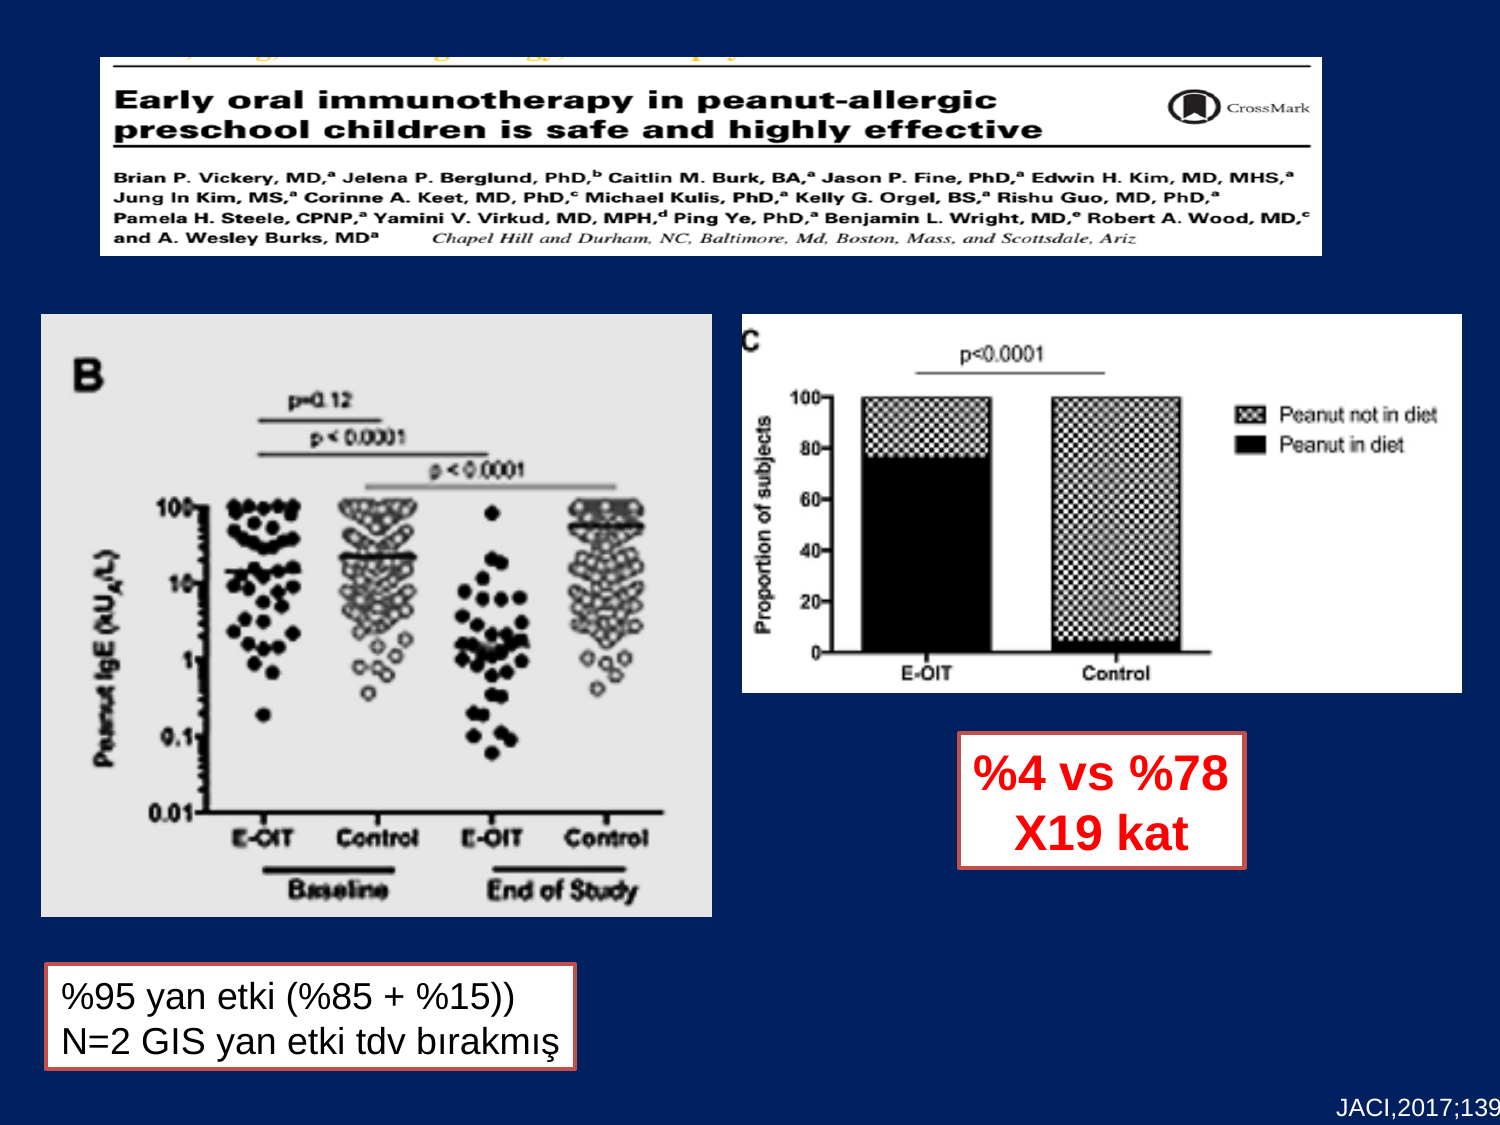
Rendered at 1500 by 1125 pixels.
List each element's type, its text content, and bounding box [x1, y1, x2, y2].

picture [41, 314, 712, 918]
text_box %95 yan etki (%85 + %15)) N=2 GIS yan etki tdv bırakmış [44, 962, 577, 1071]
picture [741, 314, 1462, 693]
text_box JACI,2017;139 [1321, 1084, 1500, 1125]
picture [100, 57, 1322, 256]
text_box %4 vs %78 X19 kat [957, 731, 1247, 870]
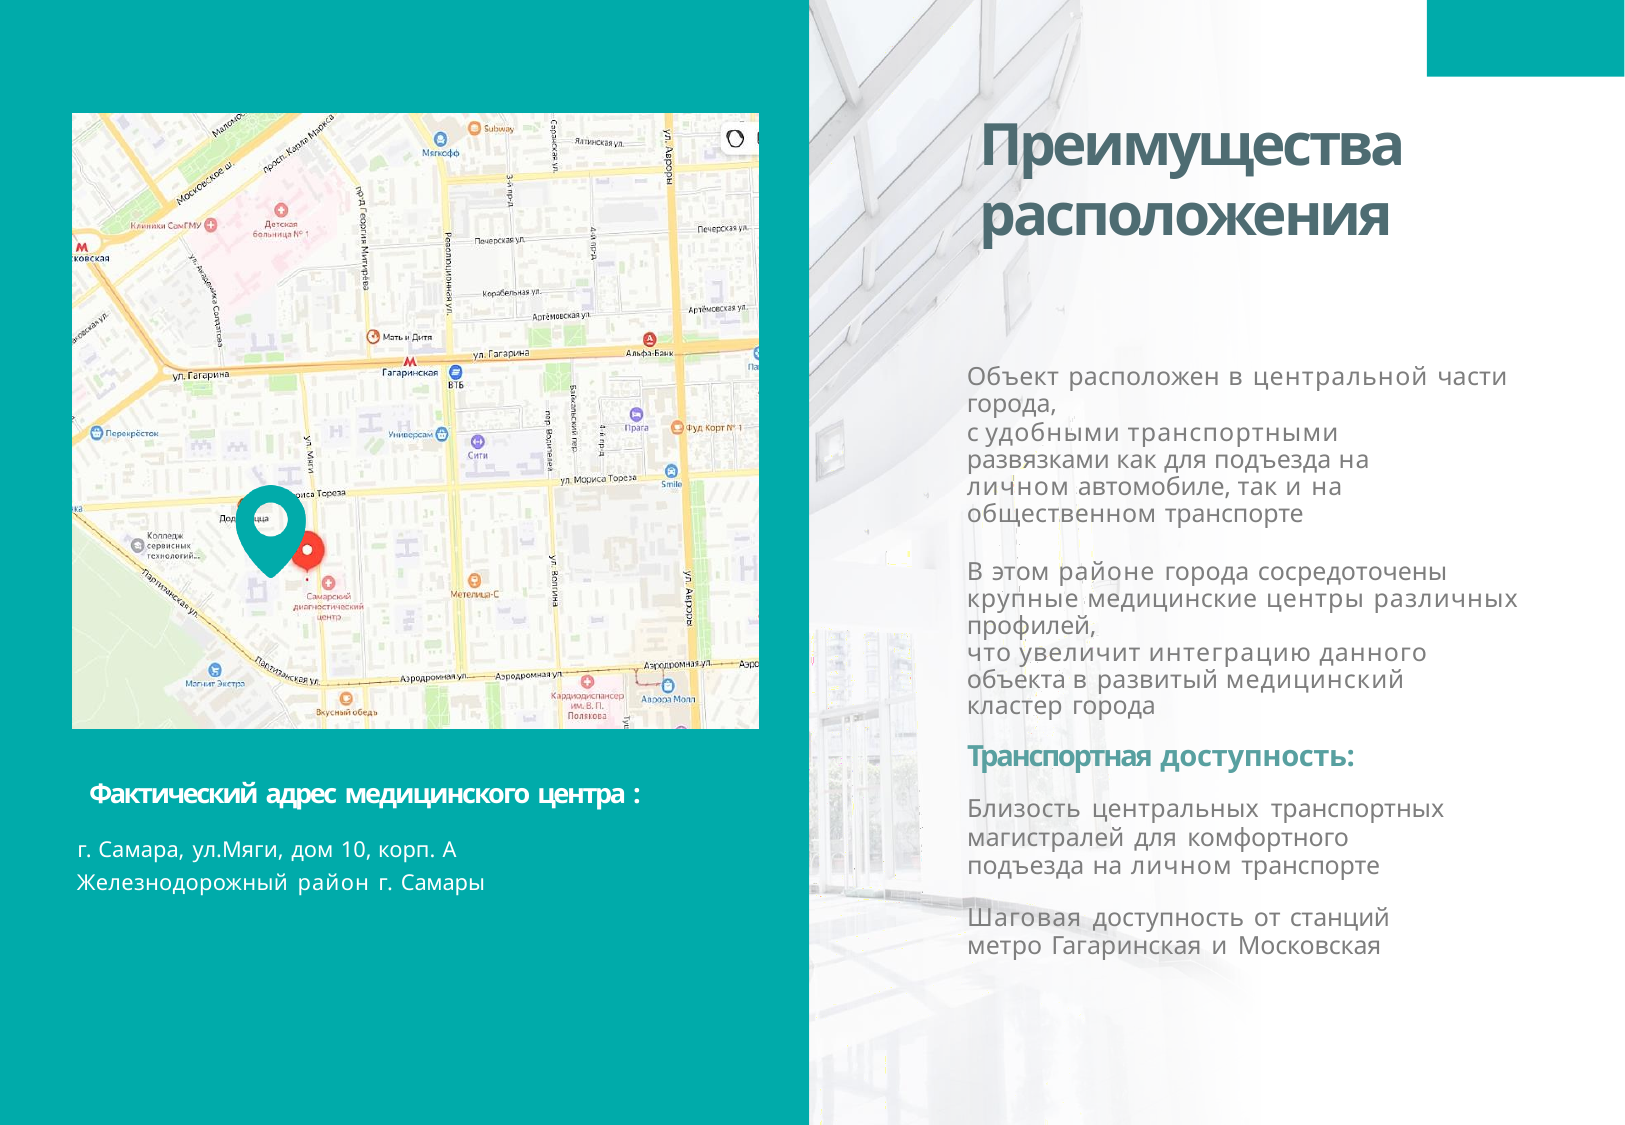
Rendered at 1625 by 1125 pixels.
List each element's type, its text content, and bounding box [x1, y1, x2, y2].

text_box Преимущества расположения [1265, 99, 1545, 236]
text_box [0, 0, 1261, 1125]
text_box Объект расположен в центральной части города, с удобными транспортными развязками как для подъезда на личном автомобиле, так и на общественном транспорте В этом районе города сосредоточены крупные медицинские центры различных профилей, что увеличит интеграцию данного объекта в развитый медицинский кластер города [1265, 362, 1598, 721]
picture [223, 485, 317, 578]
text_box [1426, 0, 1625, 77]
text_box Транспортная доступность: Близость центральных транспортных магистралей для комфортного подъезда на личном транспорте Шаговая доступность от станций метро Гагаринская и Московская [1265, 735, 1526, 961]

* _What you have to do_:
Please give the number of lines above that include the string "pixels", with nothing added.

* _Solution_:
2